Судьба Нового человека.Репрезентация и реконструкция маскулинности в советской визуальной культуре, 1945–1965 | страница 66
Но сколь бы часто эти конкурирующие нарративы ни проявлялись в печати, ни умозрительные стереотипы о поддержке инвалидов, ни сверхчеловеческое преодоление ими своих недугов не оказывали влияния на художественные репрезентации увечья и инвалидности.
Хотя образ искалеченного солдата так полностью и не исчез из визуальной культуры позднего сталинского периода, он всегда изображался в ретроспективном контексте, то есть его появление ограничивалось фронтом, — в изображении послевоенного общества эта фигура отсутствовала. Между 1945 годом и примерно 1948 годом, когда изображения раненого солдата исчезли [217], он, в отличие от героических образов военного времени, выступал не самостоятельной фигурой, а служил персонажем, оттеняющим героизм других людей. Подобные изображения попадали на страницы как популярных журналов, так и профессиональных альманахов. В качестве примеров можно привести рисунок В. Химачина, на котором медсестра Мотя Нечепорчукова ухаживает за ранеными (1946), или картину Веры Орловой «В разведке» (1947), где изображена молодая партизанка, помогающая раненому солдату пробираться через лес, — эти работы были опубликованы соответственно в «Огоньке» и «Советской женщине» [218]. При этом образ раненого солдата не использовался исключительно в качестве способа превознесения действий женщин во время войны. На картине бывшего партизана Николая Обрыньбы «Первый подвиг» (1947) мальчик ведет двух раненых солдат через лес в безопасное место [219], а на картине Константина Финогенова «И. В. Сталин в блиндаже» (1948) полностью обойдена тема героизма израненного солдата, которого приветствует вождь: солдат оказывается в тени, а Сталин показан отважным и физически превосходящим всех, кто его окружает[220].

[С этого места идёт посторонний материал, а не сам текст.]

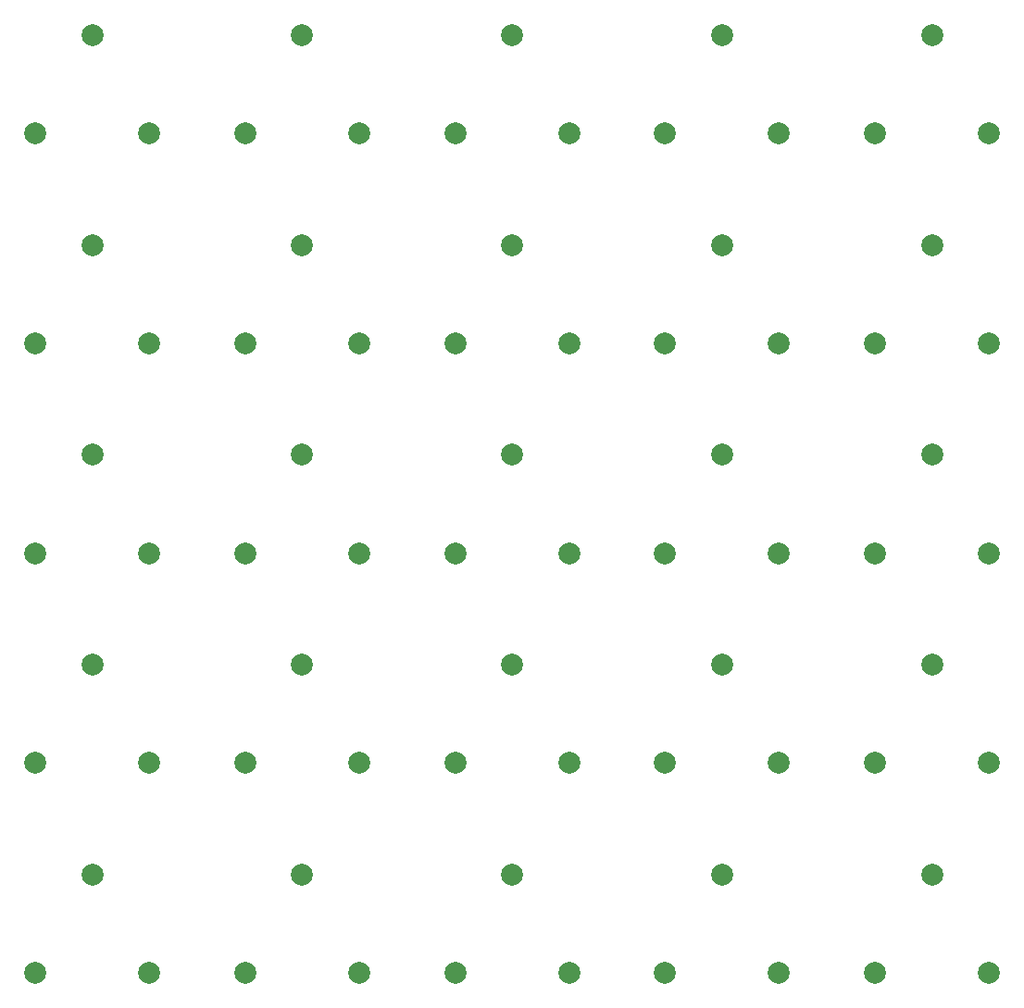
<source format=gtp>
G04 #@! TF.GenerationSoftware,KiCad,Pcbnew,7.0.9*
G04 #@! TF.CreationDate,2024-01-01T14:03:07+01:00*
G04 #@! TF.ProjectId,Nutzen,4e75747a-656e-42e6-9b69-6361645f7063,rev?*
G04 #@! TF.SameCoordinates,Original*
G04 #@! TF.FileFunction,Paste,Top*
G04 #@! TF.FilePolarity,Positive*
%FSLAX46Y46*%
G04 Gerber Fmt 4.6, Leading zero omitted, Abs format (unit mm)*
G04 Created by KiCad (PCBNEW 7.0.9) date 2024-01-01 14:03:07*
%MOMM*%
%LPD*%
G01*
G04 APERTURE LIST*
%ADD10C,2.000000*%
G04 APERTURE END LIST*
D10*
X126050000Y-48100000D03*
X136450000Y-67300000D03*
X136450000Y-86500000D03*
X131250000Y-115900000D03*
X117250000Y-86500000D03*
X131250000Y-58300000D03*
X183650000Y-67300000D03*
X155650000Y-124900000D03*
X174850000Y-105700000D03*
X145250000Y-86500000D03*
X136450000Y-105700000D03*
X188850000Y-39100000D03*
X164450000Y-124900000D03*
X174850000Y-124900000D03*
X131250000Y-39100000D03*
X169650000Y-96700000D03*
X188850000Y-58300000D03*
X150450000Y-115900000D03*
X164450000Y-67300000D03*
X194050000Y-67300000D03*
X174850000Y-48100000D03*
X194050000Y-48100000D03*
X183650000Y-48100000D03*
X126050000Y-86500000D03*
X194050000Y-86500000D03*
X150450000Y-39100000D03*
X150450000Y-58300000D03*
X112050000Y-96700000D03*
X126050000Y-67300000D03*
X155650000Y-48100000D03*
X112050000Y-58300000D03*
X106850000Y-105700000D03*
X112050000Y-39100000D03*
X131250000Y-77500000D03*
X126050000Y-105700000D03*
X164450000Y-86500000D03*
X188850000Y-96700000D03*
X117250000Y-67300000D03*
X183650000Y-86500000D03*
X155650000Y-86500000D03*
X164450000Y-48100000D03*
X174850000Y-86500000D03*
X155650000Y-105700000D03*
X155650000Y-67300000D03*
X194050000Y-105700000D03*
X169650000Y-115900000D03*
X164450000Y-105700000D03*
X169650000Y-39100000D03*
X150450000Y-96700000D03*
X145250000Y-124900000D03*
X117250000Y-124900000D03*
X117250000Y-105700000D03*
X112050000Y-115900000D03*
X117250000Y-48100000D03*
X194050000Y-124900000D03*
X183650000Y-105700000D03*
X112050000Y-77500000D03*
X188850000Y-115900000D03*
X145250000Y-105700000D03*
X131250000Y-96700000D03*
X126050000Y-124900000D03*
X169650000Y-58300000D03*
X183650000Y-124900000D03*
X169650000Y-77500000D03*
X106850000Y-124900000D03*
X145250000Y-48100000D03*
X106850000Y-48100000D03*
X188850000Y-77500000D03*
X136450000Y-48100000D03*
X145250000Y-67300000D03*
X106850000Y-86500000D03*
X150450000Y-77500000D03*
X174850000Y-67300000D03*
X106850000Y-67300000D03*
X136450000Y-124900000D03*
M02*

</source>
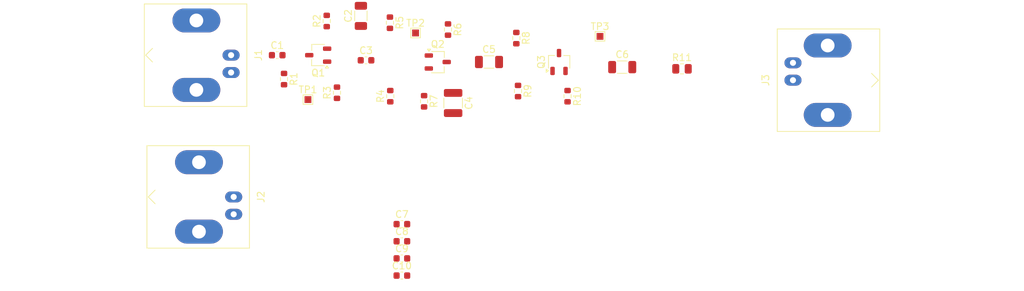
<source format=kicad_pcb>
(kicad_pcb
	(version 20241229)
	(generator "pcbnew")
	(generator_version "9.0")
	(general
		(thickness 1.6)
		(legacy_teardrops no)
	)
	(paper "A4")
	(layers
		(0 "F.Cu" signal)
		(2 "B.Cu" signal)
		(9 "F.Adhes" user "F.Adhesive")
		(11 "B.Adhes" user "B.Adhesive")
		(13 "F.Paste" user)
		(15 "B.Paste" user)
		(5 "F.SilkS" user "F.Silkscreen")
		(7 "B.SilkS" user "B.Silkscreen")
		(1 "F.Mask" user)
		(3 "B.Mask" user)
		(17 "Dwgs.User" user "User.Drawings")
		(19 "Cmts.User" user "User.Comments")
		(21 "Eco1.User" user "User.Eco1")
		(23 "Eco2.User" user "User.Eco2")
		(25 "Edge.Cuts" user)
		(27 "Margin" user)
		(31 "F.CrtYd" user "F.Courtyard")
		(29 "B.CrtYd" user "B.Courtyard")
		(35 "F.Fab" user)
		(33 "B.Fab" user)
		(39 "User.1" user)
		(41 "User.2" user)
		(43 "User.3" user)
		(45 "User.4" user)
	)
	(setup
		(pad_to_mask_clearance 0)
		(allow_soldermask_bridges_in_footprints no)
		(tenting front back)
		(pcbplotparams
			(layerselection 0x00000000_00000000_55555555_5755f5ff)
			(plot_on_all_layers_selection 0x00000000_00000000_00000000_00000000)
			(disableapertmacros no)
			(usegerberextensions no)
			(usegerberattributes yes)
			(usegerberadvancedattributes yes)
			(creategerberjobfile yes)
			(dashed_line_dash_ratio 12.000000)
			(dashed_line_gap_ratio 3.000000)
			(svgprecision 4)
			(plotframeref no)
			(mode 1)
			(useauxorigin no)
			(hpglpennumber 1)
			(hpglpenspeed 20)
			(hpglpendiameter 15.000000)
			(pdf_front_fp_property_popups yes)
			(pdf_back_fp_property_popups yes)
			(pdf_metadata yes)
			(pdf_single_document no)
			(dxfpolygonmode yes)
			(dxfimperialunits yes)
			(dxfusepcbnewfont yes)
			(psnegative no)
			(psa4output no)
			(plot_black_and_white yes)
			(sketchpadsonfab no)
			(plotpadnumbers no)
			(hidednponfab no)
			(sketchdnponfab yes)
			(crossoutdnponfab yes)
			(subtractmaskfromsilk no)
			(outputformat 1)
			(mirror no)
			(drillshape 1)
			(scaleselection 1)
			(outputdirectory "")
		)
	)
	(net 0 "")
	(net 1 "Net-(J1-In)")
	(net 2 "Net-(Q1-G)")
	(net 3 "Net-(Q1-S)")
	(net 4 "GND")
	(net 5 "Net-(Q1-D)")
	(net 6 "Net-(Q2-B)")
	(net 7 "Net-(Q2-E)")
	(net 8 "Net-(Q2-C)")
	(net 9 "Net-(Q3-B)")
	(net 10 "Net-(Q3-E)")
	(net 11 "Net-(C6-Pad2)")
	(net 12 "+VDC")
	(net 13 "Net-(J3-In)")
	(footprint "Capacitor_SMD:C_1206_3216Metric" (layer "F.Cu") (at 92.5 111.25))
	(footprint "Resistor_SMD:R_0603_1608Metric" (layer "F.Cu") (at 70.25 115.75 90))
	(footprint "Connector_Coaxial:BNC_Amphenol_B6252HB-NPP3G-50_Horizontal" (layer "F.Cu") (at 136.995013 113.912257 -90))
	(footprint "Connector_Coaxial:BNC_Amphenol_B6252HB-NPP3G-50_Horizontal" (layer "F.Cu") (at 55.129377 131 90))
	(footprint "Resistor_SMD:R_0603_1608Metric" (layer "F.Cu") (at 96.75 115.5 -90))
	(footprint "Capacitor_SMD:C_0603_1608Metric" (layer "F.Cu") (at 74.5 111))
	(footprint "Package_TO_SOT_SMD:TSOT-23" (layer "F.Cu") (at 102.75 111.25 90))
	(footprint "Resistor_SMD:R_0603_1608Metric" (layer "F.Cu") (at 96.5 107.75 -90))
	(footprint "Resistor_SMD:R_0603_1608Metric" (layer "F.Cu") (at 78 105.5 -90))
	(footprint "Capacitor_SMD:C_0603_1608Metric" (layer "F.Cu") (at 79.75 134.98))
	(footprint "Resistor_SMD:R_0603_1608Metric" (layer "F.Cu") (at 62.5 113.75 -90))
	(footprint "TestPoint:TestPoint_Pad_1.0x1.0mm" (layer "F.Cu") (at 108.75 107.5))
	(footprint "Resistor_SMD:R_0603_1608Metric" (layer "F.Cu") (at 68.75 105.25 90))
	(footprint "Resistor_SMD:R_0603_1608Metric" (layer "F.Cu") (at 86.5 106.5 -90))
	(footprint "Capacitor_SMD:C_1210_3225Metric" (layer "F.Cu") (at 87.25 117.25 -90))
	(footprint "Capacitor_SMD:C_0603_1608Metric" (layer "F.Cu") (at 79.75 137.49))
	(footprint "Capacitor_SMD:C_1206_3216Metric" (layer "F.Cu") (at 73.75 104.5 90))
	(footprint "Capacitor_SMD:C_0603_1608Metric" (layer "F.Cu") (at 61.5 110.25))
	(footprint "TestPoint:TestPoint_Pad_1.0x1.0mm" (layer "F.Cu") (at 81.75 107))
	(footprint "Package_TO_SOT_SMD:TSOT-23" (layer "F.Cu") (at 85 111.25))
	(footprint "Connector_Coaxial:BNC_Amphenol_B6252HB-NPP3G-50_Horizontal" (layer "F.Cu") (at 54.75 110.25 90))
	(footprint "TestPoint:TestPoint_Pad_1.0x1.0mm" (layer "F.Cu") (at 66 116.75))
	(footprint "Capacitor_SMD:C_0603_1608Metric" (layer "F.Cu") (at 79.75 142.51))
	(footprint "Resistor_SMD:R_0805_2012Metric" (layer "F.Cu") (at 120.75 112.25))
	(footprint "Capacitor_SMD:C_0603_1608Metric" (layer "F.Cu") (at 79.75 140))
	(footprint "Resistor_SMD:R_0603_1608Metric" (layer "F.Cu") (at 83 117 -90))
	(footprint "Resistor_SMD:R_0603_1608Metric" (layer "F.Cu") (at 78.05 116.25 90))
	(footprint "Resistor_SMD:R_0603_1608Metric" (layer "F.Cu") (at 104 116.25 -90))
	(footprint "Capacitor_SMD:C_1206_3216Metric" (layer "F.Cu") (at 112 112))
	(footprint "Package_TO_SOT_SMD:TSOT-23" (layer "F.Cu") (at 67.5 110.25 180))
	(embedded_fonts no)
)

</source>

В одной из наиболее известных картин этого периода (а фактически и всего корпуса живописных работ на военную тематику) — «Письме с фронта» Александра Лактионова (1947) — образ раненого солдата используется несколько иначе. В этом случае ранение оказывается не способом подчеркнуть отважные действия людей, которые окружают раненого, а выступает в качестве сюжетного приема, при помощи которого легитимизируется отсутствие человека на фронте. Согласно собственным, в значительной мере стилизованным воспоминаниям художника об истоках этой работы, изначальное вдохновение ему дала встреча с реальным раненым ветераном:
Я видел солдата, хромавшего вдоль пыльной дороги; одна его рука была перебинтована, а в другой он держал письмо… Я заговорил с ним. Он только что выписался из госпиталя, где лежал вместе с товарищем, который много лет не писал домой и считался пропавшим без вести. Этот человек попросил солдата передать письмо своим родственникам. Встреча с этим солдатом и подсказала мне тему картины [221].